### Source material:

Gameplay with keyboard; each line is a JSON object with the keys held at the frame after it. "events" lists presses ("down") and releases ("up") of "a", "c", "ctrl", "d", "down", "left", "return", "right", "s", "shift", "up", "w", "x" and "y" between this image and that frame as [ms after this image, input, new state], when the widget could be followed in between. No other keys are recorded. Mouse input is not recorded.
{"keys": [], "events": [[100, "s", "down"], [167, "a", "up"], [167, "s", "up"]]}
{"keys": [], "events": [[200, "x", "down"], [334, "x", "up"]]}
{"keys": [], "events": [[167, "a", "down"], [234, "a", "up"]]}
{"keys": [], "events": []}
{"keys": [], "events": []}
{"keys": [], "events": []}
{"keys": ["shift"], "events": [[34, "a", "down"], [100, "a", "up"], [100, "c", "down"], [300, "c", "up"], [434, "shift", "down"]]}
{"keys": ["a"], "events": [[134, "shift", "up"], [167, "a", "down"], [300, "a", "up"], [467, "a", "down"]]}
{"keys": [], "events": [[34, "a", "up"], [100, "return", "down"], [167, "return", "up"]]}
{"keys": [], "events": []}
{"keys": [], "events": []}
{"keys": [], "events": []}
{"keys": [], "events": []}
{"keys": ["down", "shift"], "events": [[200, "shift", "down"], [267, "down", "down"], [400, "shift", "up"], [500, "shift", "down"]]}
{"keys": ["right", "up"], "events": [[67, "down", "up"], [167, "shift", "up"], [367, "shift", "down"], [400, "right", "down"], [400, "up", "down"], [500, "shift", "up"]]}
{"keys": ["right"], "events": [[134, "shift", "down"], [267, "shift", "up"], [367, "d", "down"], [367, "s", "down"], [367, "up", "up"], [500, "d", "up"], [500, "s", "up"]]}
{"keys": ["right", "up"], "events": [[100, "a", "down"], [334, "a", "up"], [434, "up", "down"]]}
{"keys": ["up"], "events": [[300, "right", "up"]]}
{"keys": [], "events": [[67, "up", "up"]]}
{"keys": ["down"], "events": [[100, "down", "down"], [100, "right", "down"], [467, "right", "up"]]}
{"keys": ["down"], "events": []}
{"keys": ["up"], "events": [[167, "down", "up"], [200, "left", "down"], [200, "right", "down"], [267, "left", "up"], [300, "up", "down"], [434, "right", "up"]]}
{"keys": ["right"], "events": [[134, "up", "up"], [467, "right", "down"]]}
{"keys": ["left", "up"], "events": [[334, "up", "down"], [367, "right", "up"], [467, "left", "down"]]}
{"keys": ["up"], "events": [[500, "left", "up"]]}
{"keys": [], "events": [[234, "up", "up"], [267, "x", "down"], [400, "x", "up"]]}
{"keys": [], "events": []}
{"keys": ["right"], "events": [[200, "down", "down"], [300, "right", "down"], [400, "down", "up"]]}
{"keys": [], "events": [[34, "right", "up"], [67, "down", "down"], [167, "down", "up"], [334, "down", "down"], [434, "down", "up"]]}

### Your goal:
Looking at the entries above, determine how many lines contain the word "left" and state only that number.

### Solved problem:
4